Activity - The answer must be every line of the records below that contains the word "butikskassa", copied out.

---------------

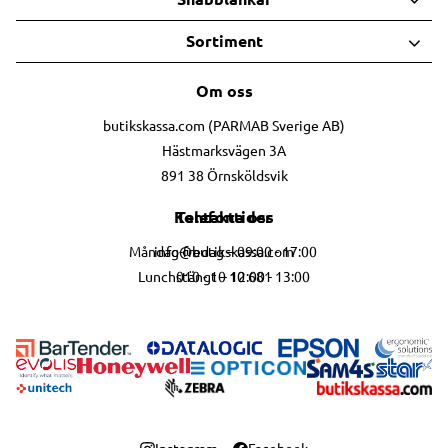
Sortiment
Om oss
butikskassa.com (PARMAB Sverige AB)
Hästmarksvägen 3A
891 38 Örnsköldsvik
Telefontider
Kontakta oss
info@butikskassa.com
Måndag-fredag – 09:00 - 17:00
010 - 10 10 681
Lunchstängt – 12:00 - 13:00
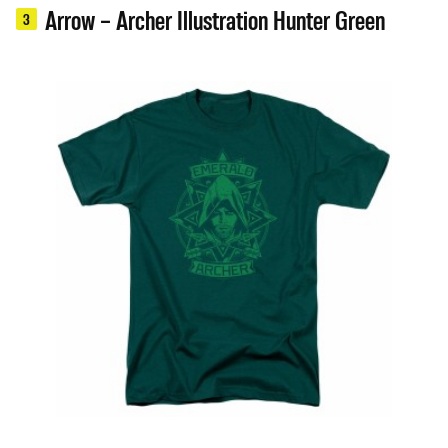
Arrow – Archer Illustration Hunter Green
3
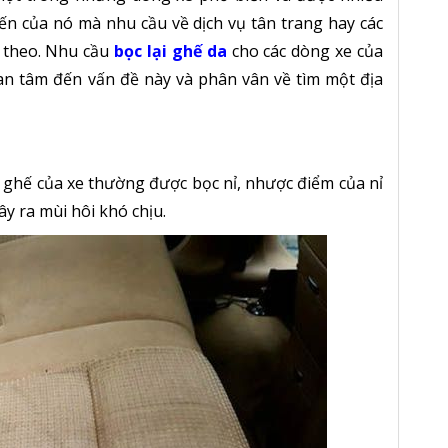
ến của nó mà nhu cầu về dịch vụ tân trang hay các
 theo. Nhu cầu
bọc lại ghế da
cho các dòng xe của
an tâm đến vấn đề này và phân vân về tìm một địa
 ghế của xe thường được bọc nỉ, nhược điểm của nỉ
ây ra mùi hôi khó chịu.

---------------

Solution to the exercise -
butikskassa.com (PARMAB Sverige AB)
info@butikskassa.com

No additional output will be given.